Instructions for the task: Rewrite every row below with "Shipping" swapped for "Delivery", leaving everything else as it stands.

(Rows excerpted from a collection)
_ _ _ _ _ _ _

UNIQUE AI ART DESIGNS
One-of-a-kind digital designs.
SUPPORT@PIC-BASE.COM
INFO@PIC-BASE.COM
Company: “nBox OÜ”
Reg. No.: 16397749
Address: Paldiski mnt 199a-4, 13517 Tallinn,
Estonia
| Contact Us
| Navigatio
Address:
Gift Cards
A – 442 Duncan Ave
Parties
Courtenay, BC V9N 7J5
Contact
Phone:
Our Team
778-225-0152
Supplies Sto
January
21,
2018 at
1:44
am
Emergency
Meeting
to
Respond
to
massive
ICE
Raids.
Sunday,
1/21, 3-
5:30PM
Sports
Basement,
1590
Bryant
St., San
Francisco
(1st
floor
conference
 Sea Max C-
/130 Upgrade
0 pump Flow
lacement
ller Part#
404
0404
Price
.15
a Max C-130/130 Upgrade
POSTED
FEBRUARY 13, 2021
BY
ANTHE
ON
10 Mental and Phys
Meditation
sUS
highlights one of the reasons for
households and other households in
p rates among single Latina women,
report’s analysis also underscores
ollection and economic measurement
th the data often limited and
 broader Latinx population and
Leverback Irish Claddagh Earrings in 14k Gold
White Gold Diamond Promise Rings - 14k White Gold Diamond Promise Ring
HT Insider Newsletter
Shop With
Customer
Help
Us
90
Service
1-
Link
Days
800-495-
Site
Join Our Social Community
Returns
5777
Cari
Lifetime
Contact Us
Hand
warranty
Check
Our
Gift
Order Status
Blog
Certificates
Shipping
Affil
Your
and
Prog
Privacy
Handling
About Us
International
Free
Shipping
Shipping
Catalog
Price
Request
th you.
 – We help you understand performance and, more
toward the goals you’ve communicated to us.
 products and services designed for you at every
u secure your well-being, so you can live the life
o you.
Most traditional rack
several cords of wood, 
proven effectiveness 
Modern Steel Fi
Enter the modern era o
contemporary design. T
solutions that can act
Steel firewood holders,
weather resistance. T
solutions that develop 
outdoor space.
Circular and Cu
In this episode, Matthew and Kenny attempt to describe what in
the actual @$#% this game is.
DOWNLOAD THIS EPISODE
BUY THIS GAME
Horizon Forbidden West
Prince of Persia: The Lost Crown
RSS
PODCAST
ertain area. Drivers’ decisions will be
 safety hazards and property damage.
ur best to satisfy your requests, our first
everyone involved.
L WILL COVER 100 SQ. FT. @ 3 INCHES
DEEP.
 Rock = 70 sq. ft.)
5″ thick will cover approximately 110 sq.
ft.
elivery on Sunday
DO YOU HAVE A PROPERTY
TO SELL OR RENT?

_ _ _ _ _ _ _

Task answer:
UNIQUE AI ART DESIGNS
One-of-a-kind digital designs.
SUPPORT@PIC-BASE.COM
INFO@PIC-BASE.COM
Company: “nBox OÜ”
Reg. No.: 16397749
Address: Paldiski mnt 199a-4, 13517 Tallinn,
Estonia
| Contact Us
| Navigatio
Address:
Gift Cards
A – 442 Duncan Ave
Parties
Courtenay, BC V9N 7J5
Contact
Phone:
Our Team
778-225-0152
Supplies Sto
January
21,
2018 at
1:44
am
Emergency
Meeting
to
Respond
to
massive
ICE
Raids.
Sunday,
1/21, 3-
5:30PM
Sports
Basement,
1590
Bryant
St., San
Francisco
(1st
floor
conference
 Sea Max C-
/130 Upgrade
0 pump Flow
lacement
ller Part#
404
0404
Price
.15
a Max C-130/130 Upgrade
POSTED
FEBRUARY 13, 2021
BY
ANTHE
ON
10 Mental and Phys
Meditation
sUS
highlights one of the reasons for
households and other households in
p rates among single Latina women,
report’s analysis also underscores
ollection and economic measurement
th the data often limited and
 broader Latinx population and
Leverback Irish Claddagh Earrings in 14k Gold
White Gold Diamond Promise Rings - 14k White Gold Diamond Promise Ring
HT Insider Newsletter
Shop With
Customer
Help
Us
90
Service
1-
Link
Days
800-495-
Site
Join Our Social Community
Returns
5777
Cari
Lifetime
Contact Us
Hand
warranty
Check
Our
Gift
Order Status
Blog
Certificates
Delivery
Affil
Your
and
Prog
Privacy
Handling
About Us
International
Free
Delivery
Delivery
Catalog
Price
Request
th you.
 – We help you understand performance and, more
toward the goals you’ve communicated to us.
 products and services designed for you at every
u secure your well-being, so you can live the life
o you.
Most traditional rack
several cords of wood, 
proven effectiveness 
Modern Steel Fi
Enter the modern era o
contemporary design. T
solutions that can act
Steel firewood holders,
weather resistance. T
solutions that develop 
outdoor space.
Circular and Cu
In this episode, Matthew and Kenny attempt to describe what in
the actual @$#% this game is.
DOWNLOAD THIS EPISODE
BUY THIS GAME
Horizon Forbidden West
Prince of Persia: The Lost Crown
RSS
PODCAST
ertain area. Drivers’ decisions will be
 safety hazards and property damage.
ur best to satisfy your requests, our first
everyone involved.
L WILL COVER 100 SQ. FT. @ 3 INCHES
DEEP.
 Rock = 70 sq. ft.)
5″ thick will cover approximately 110 sq.
ft.
elivery on Sunday
DO YOU HAVE A PROPERTY
TO SELL OR RENT?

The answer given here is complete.